• [TASK DETAILS]
The records that follow must be repeated exactly, minus the images.

***

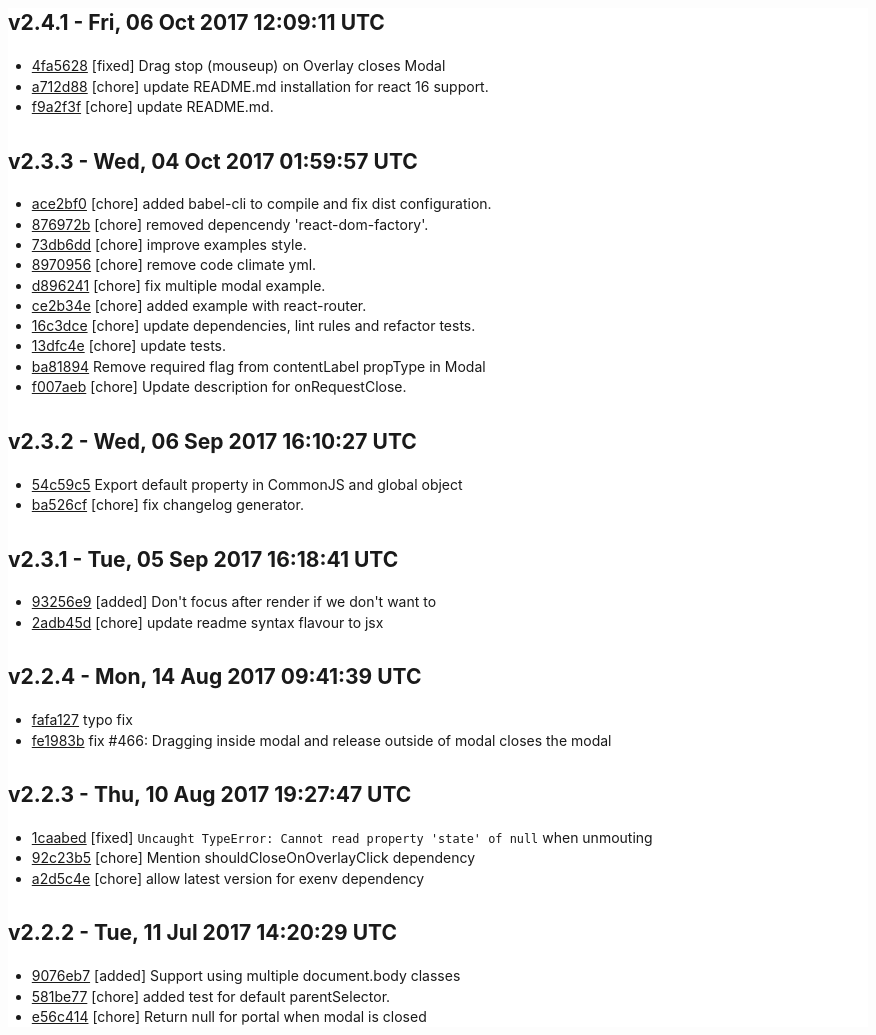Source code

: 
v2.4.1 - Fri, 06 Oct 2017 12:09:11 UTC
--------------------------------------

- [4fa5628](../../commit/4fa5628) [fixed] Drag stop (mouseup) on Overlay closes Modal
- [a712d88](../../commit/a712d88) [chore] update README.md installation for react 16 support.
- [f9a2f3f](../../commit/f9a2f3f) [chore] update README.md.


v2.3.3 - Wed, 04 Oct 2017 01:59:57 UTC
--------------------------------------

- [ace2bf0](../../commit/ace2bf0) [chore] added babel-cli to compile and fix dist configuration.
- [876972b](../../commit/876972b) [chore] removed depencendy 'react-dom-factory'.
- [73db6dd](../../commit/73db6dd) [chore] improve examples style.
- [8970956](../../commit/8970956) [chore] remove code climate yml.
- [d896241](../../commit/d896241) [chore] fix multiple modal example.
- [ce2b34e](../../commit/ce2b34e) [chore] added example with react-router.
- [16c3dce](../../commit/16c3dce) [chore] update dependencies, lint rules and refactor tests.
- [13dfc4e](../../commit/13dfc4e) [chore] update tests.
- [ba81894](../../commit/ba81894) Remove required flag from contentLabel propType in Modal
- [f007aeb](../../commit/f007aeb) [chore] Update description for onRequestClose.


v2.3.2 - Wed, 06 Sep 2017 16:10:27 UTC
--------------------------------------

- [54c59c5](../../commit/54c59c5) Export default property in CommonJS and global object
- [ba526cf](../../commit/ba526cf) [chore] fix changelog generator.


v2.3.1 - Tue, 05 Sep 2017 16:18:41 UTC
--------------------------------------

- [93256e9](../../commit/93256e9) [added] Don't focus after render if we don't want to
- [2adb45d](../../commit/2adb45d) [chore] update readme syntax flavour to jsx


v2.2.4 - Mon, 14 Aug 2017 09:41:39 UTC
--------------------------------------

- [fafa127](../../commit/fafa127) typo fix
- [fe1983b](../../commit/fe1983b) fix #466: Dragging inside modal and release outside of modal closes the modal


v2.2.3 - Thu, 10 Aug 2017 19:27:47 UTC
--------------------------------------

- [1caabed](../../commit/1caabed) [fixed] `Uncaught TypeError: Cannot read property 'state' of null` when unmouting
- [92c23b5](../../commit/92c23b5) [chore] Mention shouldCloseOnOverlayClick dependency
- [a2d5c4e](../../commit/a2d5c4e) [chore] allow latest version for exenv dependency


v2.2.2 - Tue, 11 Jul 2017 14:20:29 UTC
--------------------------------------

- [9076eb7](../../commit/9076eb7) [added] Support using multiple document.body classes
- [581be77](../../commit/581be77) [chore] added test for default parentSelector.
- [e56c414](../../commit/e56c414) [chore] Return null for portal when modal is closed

***

• [FINISHED EXERCISE]
Source code

: 
v2.4.1 - Fri, 06 Oct 2017 12:09:11 UTC
--------------------------------------

- [4fa5628](../../commit/4fa5628) [fixed] Drag stop (mouseup) on Overlay closes Modal
- [a712d88](../../commit/a712d88) [chore] update README.md installation for react 16 support.
- [f9a2f3f](../../commit/f9a2f3f) [chore] update README.md.


v2.3.3 - Wed, 04 Oct 2017 01:59:57 UTC
--------------------------------------

- [ace2bf0](../../commit/ace2bf0) [chore] added babel-cli to compile and fix dist configuration.
- [876972b](../../commit/876972b) [chore] removed depencendy 'react-dom-factory'.
- [73db6dd](../../commit/73db6dd) [chore] improve examples style.
- [8970956](../../commit/8970956) [chore] remove code climate yml.
- [d896241](../../commit/d896241) [chore] fix multiple modal example.
- [ce2b34e](../../commit/ce2b34e) [chore] added example with react-router.
- [16c3dce](../../commit/16c3dce) [chore] update dependencies, lint rules and refactor tests.
- [13dfc4e](../../commit/13dfc4e) [chore] update tests.
- [ba81894](../../commit/ba81894) Remove required flag from contentLabel propType in Modal
- [f007aeb](../../commit/f007aeb) [chore] Update description for onRequestClose.


v2.3.2 - Wed, 06 Sep 2017 16:10:27 UTC
--------------------------------------

- [54c59c5](../../commit/54c59c5) Export default property in CommonJS and global object
- [ba526cf](../../commit/ba526cf) [chore] fix changelog generator.


v2.3.1 - Tue, 05 Sep 2017 16:18:41 UTC
--------------------------------------

- [93256e9](../../commit/93256e9) [added] Don't focus after render if we don't want to
- [2adb45d](../../commit/2adb45d) [chore] update readme syntax flavour to jsx


v2.2.4 - Mon, 14 Aug 2017 09:41:39 UTC
--------------------------------------

- [fafa127](../../commit/fafa127) typo fix
- [fe1983b](../../commit/fe1983b) fix #466: Dragging inside modal and release outside of modal closes the modal


v2.2.3 - Thu, 10 Aug 2017 19:27:47 UTC
--------------------------------------

- [1caabed](../../commit/1caabed) [fixed] `Uncaught TypeError: Cannot read property 'state' of null` when unmouting
- [92c23b5](../../commit/92c23b5) [chore] Mention shouldCloseOnOverlayClick dependency
- [a2d5c4e](../../commit/a2d5c4e) [chore] allow latest version for exenv dependency


v2.2.2 - Tue, 11 Jul 2017 14:20:29 UTC
--------------------------------------

- [9076eb7](../../commit/9076eb7) [added] Support using multiple document.body classes
- [581be77](../../commit/581be77) [chore] added test for default parentSelector.
- [e56c414](../../commit/e56c414) [chore] Return null for portal when modal is closed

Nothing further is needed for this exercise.